TASK BRIEF
Where in the data below does the word "lepodisi" appear? Copy every line that has it.

══════════════════════════════

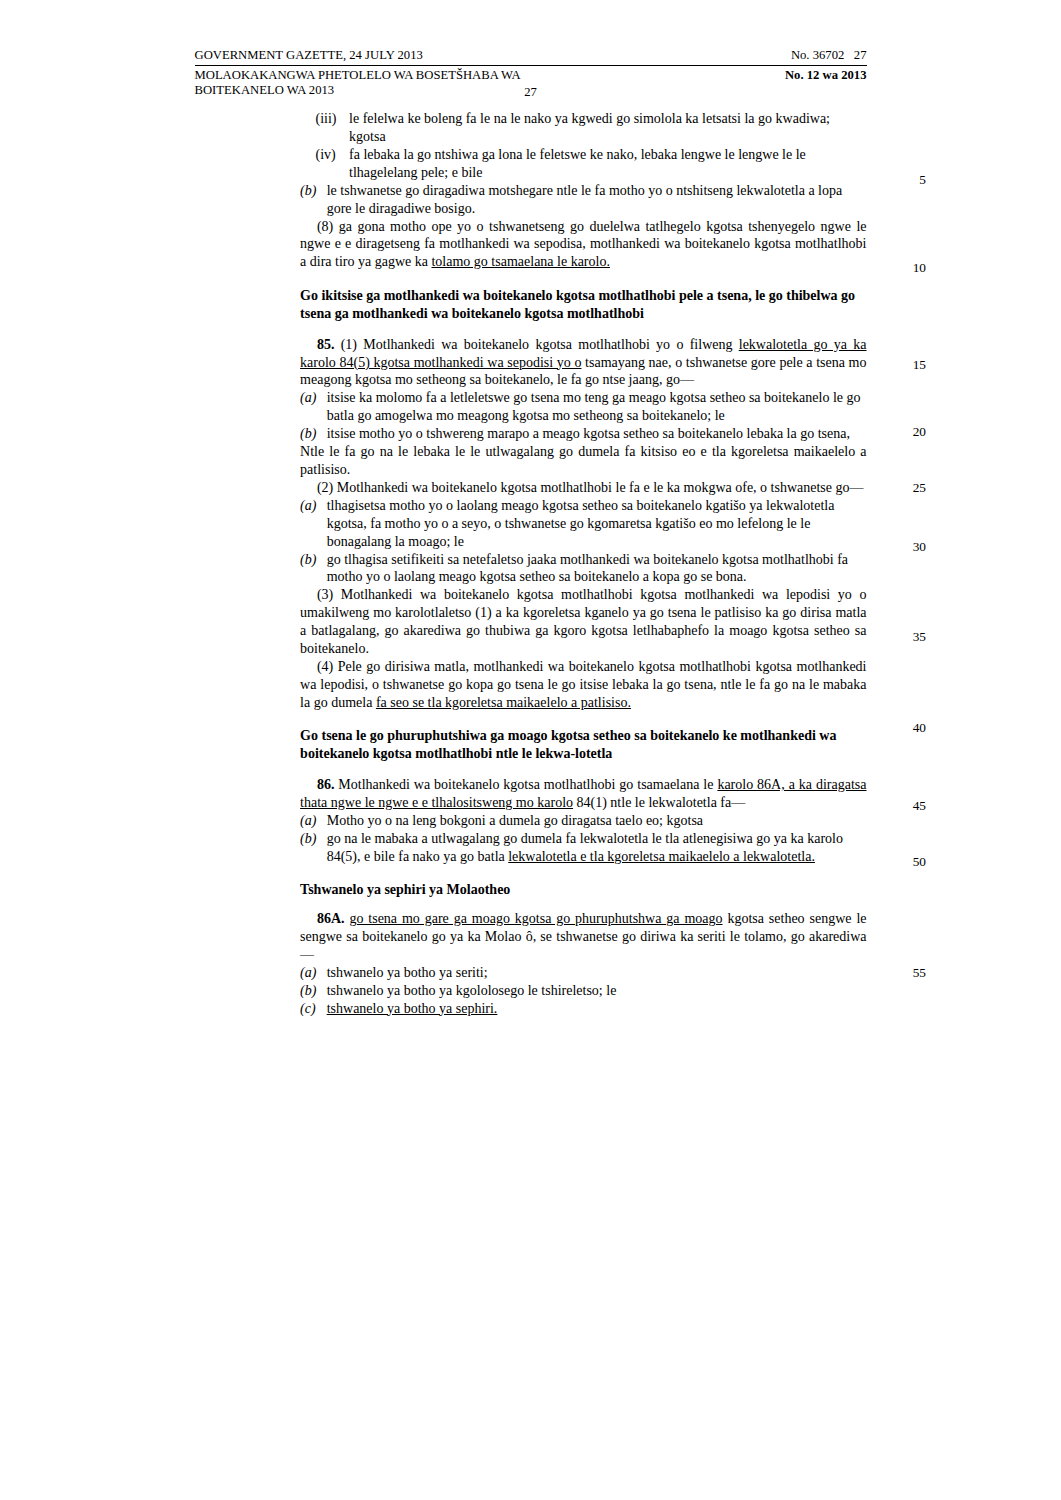GOVERNMENT GAZETTE, 24 July 2013
No. 36702 27
MOLAOKAKANGWA PHETOLELO WA BOSETŠHABA WA
BOITEKANELO WA 2013
No. 12 wa 2013
27
(iii)
le felelwa ke boleng fa le na le nako ya kgwedi go simolola ka letsatsi la go kwadiwa; kgotsa
(iv)
fa lebaka la go ntshiwa ga lona le feletswe ke nako, lebaka lengwe le lengwe le le tlhagelelang pele; e bile
(b)
le tshwanetse go diragadiwa motshegare ntle le fa motho yo o ntshitseng lekwalotetla a lopa gore le diragadiwe bosigo.
5
(8) ga gona motho ope yo o tshwanetseng go duelelwa tatlhegelo kgotsa tshenyegelo ngwe le ngwe e e diragetseng fa motlhankedi wa sepodisa, motlhankedi wa boitekanelo kgotsa motlhatlhobi a dira tiro ya gagwe ka tolamo go tsamaelana le karolo.
10
Go ikitsise ga motlhankedi wa boitekanelo kgotsa motlhatlhobi pele a tsena, le go thibelwa go tsena ga motlhankedi wa boitekanelo kgotsa motlhatlhobi
85. (1) Motlhankedi wa boitekanelo kgotsa motlhatlhobi yo o filweng lekwalotetla go ya ka karolo 84(5) kgotsa motlhankedi wa sepodisi yo o tsamayang nae, o tshwanetse gore pele a tsena mo meagong kgotsa mo setheong sa boitekanelo, le fa go ntse jaang, go—
15
(a)
itsise ka molomo fa a letleletswe go tsena mo teng ga meago kgotsa setheo sa boitekanelo le go batla go amogelwa mo meagong kgotsa mo setheong sa boitekanelo; le
(b)
itsise motho yo o tshwereng marapo a meago kgotsa setheo sa boitekanelo lebaka la go tsena,
20
Ntle le fa go na le lebaka le le utlwagalang go dumela fa kitsiso eo e tla kgoreletsa maikaelelo a patlisiso.
(2) Motlhankedi wa boitekanelo kgotsa motlhatlhobi le fa e le ka mokgwa ofe, o tshwanetse go—
25
(a)
tlhagisetsa motho yo o laolang meago kgotsa setheo sa boitekanelo kgatišo ya lekwalotetla kgotsa, fa motho yo o a seyo, o tshwanetse go kgomaretsa kgatišo eo mo lefelong le le bonagalang la moago; le
(b)
go tlhagisa setifikeiti sa netefaletso jaaka motlhankedi wa boitekanelo kgotsa motlhatlhobi fa motho yo o laolang meago kgotsa setheo sa boitekanelo a kopa go se bona.
30
(3) Motlhankedi wa boitekanelo kgotsa motlhatlhobi kgotsa motlhankedi wa lepodisi yo o umakilweng mo karolotlaletso (1) a ka kgoreletsa kganelo ya go tsena le patlisiso ka go dirisa matla a batlagalang, go akarediwa go thubiwa ga kgoro kgotsa letlhabaphefo la moago kgotsa setheo sa boitekanelo.
35
(4) Pele go dirisiwa matla, motlhankedi wa boitekanelo kgotsa motlhatlhobi kgotsa motlhankedi wa lepodisi, o tshwanetse go kopa go tsena le go itsise lebaka la go tsena, ntle le fa go na le mabaka la go dumela fa seo se tla kgoreletsa maikaelelo a patlisiso.
40
Go tsena le go phuruphutshiwa ga moago kgotsa setheo sa boitekanelo ke motlhankedi wa boitekanelo kgotsa motlhatlhobi ntle le lekwa-lotetla
86. Motlhankedi wa boitekanelo kgotsa motlhatlhobi go tsamaelana le karolo 86A, a ka diragatsa thata ngwe le ngwe e e tlhalositsweng mo karolo 84(1) ntle le lekwalotetla fa—
45
(a)
Motho yo o na leng bokgoni a dumela go diragatsa taelo eo; kgotsa
(b)
go na le mabaka a utlwagalang go dumela fa lekwalotetla le tla atlenegisiwa go ya ka karolo 84(5), e bile fa nako ya go batla lekwalotetla e tla kgoreletsa maikaelelo a lekwalotetla.
50
Tshwanelo ya sephiri ya Molaotheo
86A. go tsena mo gare ga moago kgotsa go phuruphutshwa ga moago kgotsa setheo sengwe le sengwe sa boitekanelo go ya ka Molao ô, se tshwanetse go diriwa ka seriti le tolamo, go akarediwa—
(a)
tshwanelo ya botho ya seriti;
(b)
tshwanelo ya botho ya kgololosego le tshireletso; le
(c)
tshwanelo ya botho ya sephiri.
55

══════════════════════════════

SOLUTION FOR THIS TASK
(3) Motlhankedi wa boitekanelo kgotsa motlhatlhobi kgotsa motlhankedi wa lepodisi yo o umakilweng mo karolotlaletso (1) a ka kgoreletsa kganelo ya go tsena le patlisiso ka go dirisa matla a batlagalang, go akarediwa go thubiwa ga kgoro kgotsa letlhabaphefo la moago kgotsa setheo sa boitekanelo.
(4) Pele go dirisiwa matla, motlhankedi wa boitekanelo kgotsa motlhatlhobi kgotsa motlhankedi wa lepodisi, o tshwanetse go kopa go tsena le go itsise lebaka la go tsena, ntle le fa go na le mabaka la go dumela fa seo se tla kgoreletsa maikaelelo a patlisiso.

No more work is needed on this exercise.